A kinder, gentler nation again?
A new survey by the Pew Research Center shows a surge in support for America's neediest citizens. Also, support for government programs to help the poor has returned to levels not seen since the late '80s and early '90s, before the movement to curb welfare began. But what's most surprising about the surge in support is where a lot of it is coming from: political conservatives, Southern whites and older Americans.
In 1993, just a little more than a quarter of self-described conservatives agreed with the statement "The government should help more needy people even if it means going deeper into debt." According to Pew's research, the number of conservatives who now agree with that statement is 48 percent.
At the same time, the proportion of Americans who sympathize with the plight of the nation's poor also has increased since 1994, rising in virtual lockstep with changing views on the need to expand the social safety net. Whites in particular seem to have had a change of heart -- though that sentiment still fails to extend to a clear majority of whites: Today, 49% of whites say that the poor "have it hard," up from just 35% in 1994. The share of whites who say the poor "have it easy" because of government assistance programs has meanwhile dropped from 56% to 37%.Taken together, these changes have pushed support for government assistance to the disadvantaged up to where it stood in the late 1980s, well before Republicans won control of Congress in 1994.

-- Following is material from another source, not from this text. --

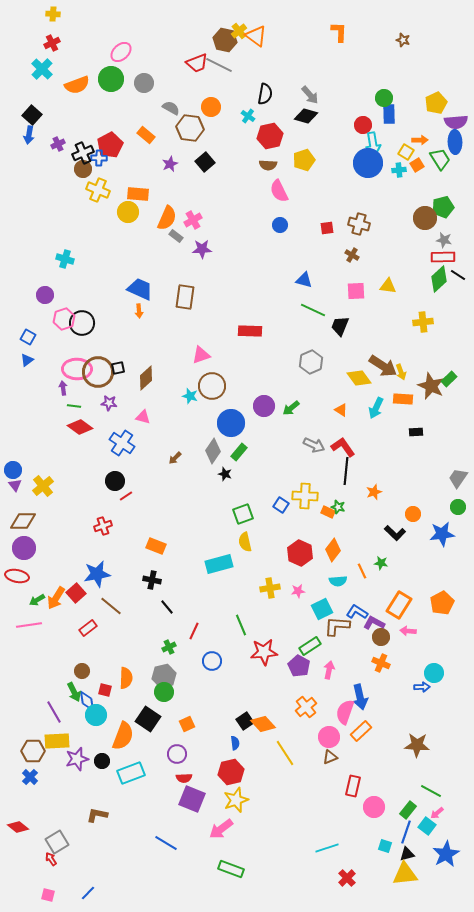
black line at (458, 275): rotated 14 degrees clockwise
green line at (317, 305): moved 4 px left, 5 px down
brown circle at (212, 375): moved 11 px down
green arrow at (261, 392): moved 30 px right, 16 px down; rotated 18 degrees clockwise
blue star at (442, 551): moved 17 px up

The Street Theater Athens blog (written by several residents of Athens, Ga.) also points to the fact that 73 percent of Americans now believe that under the Republican economic plan, the rich are getting richer and the poor are getting poorer.
USA Today Washington bureau chief Susan Page writes that this shift may be another factor that plays into the hands of the Democrats for the 2008 elections, along with other issues like the Iraq war, fatigue about the war on terror, etc.
But looked at from the other direction, it could also explain why Rudy Giuliani is doing so well in early Republican presidential polls. It would seem that Republicans are more open to a centrist (by GOP standards) candidate who would favor broader support for these kinds of aid programs.
There are still, of course, lots of conservatives who would view expanding aid programs with a real jaundiced-eye, not wanting to return to what they consider the nanny state. Witness today's posting in RedState that lists what it considers the tax-hiking activities of several of the Democratic governors either elected or re-elected in 2006.